Implementation note: vectorised in one line of NumPy: np.sign(v) * np.maximum(np.abs(v) - lam, 0.0).
Indicator function: the projection#
$$\iota_C(x) = \begin{cases} 0, & x \in C, \\ +\infty, & x \notin C, \end{cases}$$ $$\mathrm{prox}_{\lambda \iota_C}(v) = \arg\min_{x \in C} \tfrac{1}{2}\|x - v\|_2^2 = P_C(v).$$Note the result is independent of $\lambda$ (the indicator is either $0$ or $+\infty$ ). This makes “projected gradient descent” a special case of “proximal gradient” — a hard constraint is just an infinitely strong penalty.
Common projections:
- $\ell_2$ ball $\{x : \|x\|_2 \le r\}$ : $P(v) = v \cdot \min(1, r / \|v\|_2)$ .
- $\ell_\infty$ ball $\{x : \|x\|_\infty \le 1\}$ : $P(v)_i = \mathrm{clip}(v_i, -1, 1)$ .

Provided material:
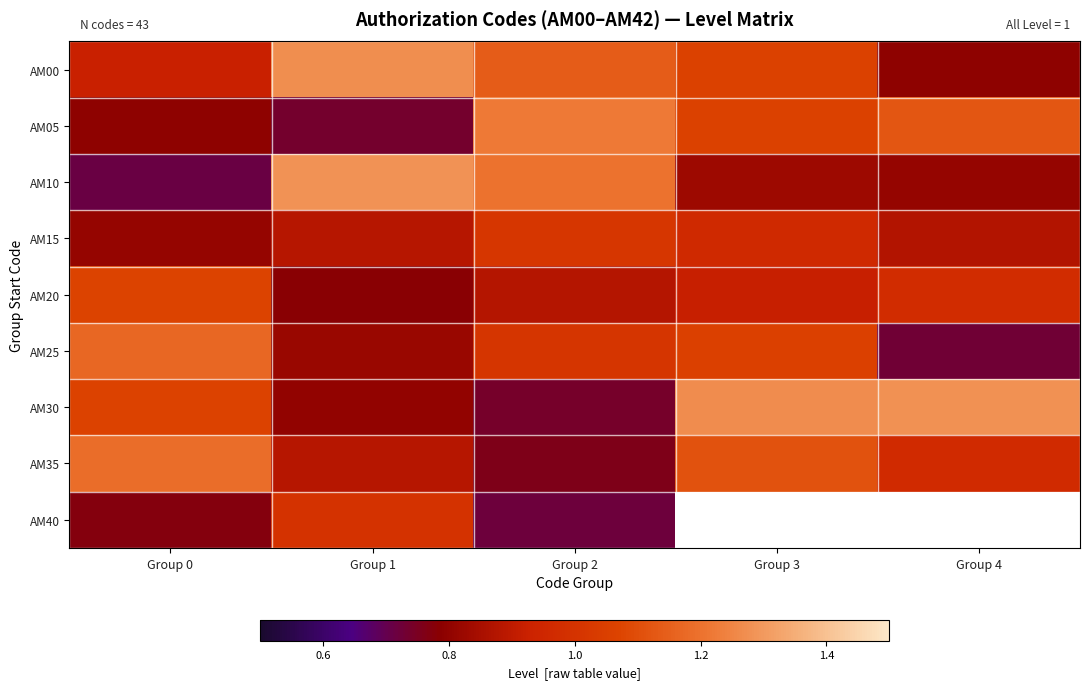

Rank the series by their maximum value, from highest to lowest.

AM10, AM30, AM00, AM05, AM35, AM25, AM20, AM15, AM40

Instruction 1:
Using the notes on proximal operators and projections, decide whether each statement agrees with them. Answer yes or no for each and quote the words that settle it.
(a) The proximal operator of an indicator function changes with $\lambda$.
(b) Projecting onto the $\ell_\infty$ ball clips each coordinate to the range from -1 to 1.
(c) Projected gradient descent is a special case of proximal gradient.
Instruction 2: Carry the notes on proximal operators and projections forward from their final list item.

Expected output 1:
(a) No: "Note the result is independent of $\lambda$"
(b) Yes: "$P(v)_i = \mathrm{clip}(v_i, -1, 1)$"
(c) Yes: "This makes “projected gradient descent” a special case of “proximal gradient”"

Expected output 2:
- Non-negative orthant $\mathbb{R}^n_{+}$ : $P(v) = \max(v, 0)$ (yes, this is ReLU).
- Simplex / $\ell_1$ ball: needs a sort, $O(n \log n)$ but well-known.
Squared norm: linear shrinkage#
$$\mathrm{prox}_{\lambda f}(v) = \frac{v}{1 + \lambda}.$$Pure linear shrinkage toward the origin — this is the proximal form of ridge regularisation.
$$\mathrm{prox}_{\lambda f}(v) = (I + \lambda Q)^{-1}(v - \lambda b),$$requiring a single linear solve — still very practical when $Q$ is sparse or structured.
When there is no closed form#
Not every $f$ has a closed-form prox. Standard fall-backs:
- Semi-smooth Newton / Newton-CG on the first-order optimality condition.
- Solve the dual — many composite proxes are easier in the dual (see Moreau decomposition below).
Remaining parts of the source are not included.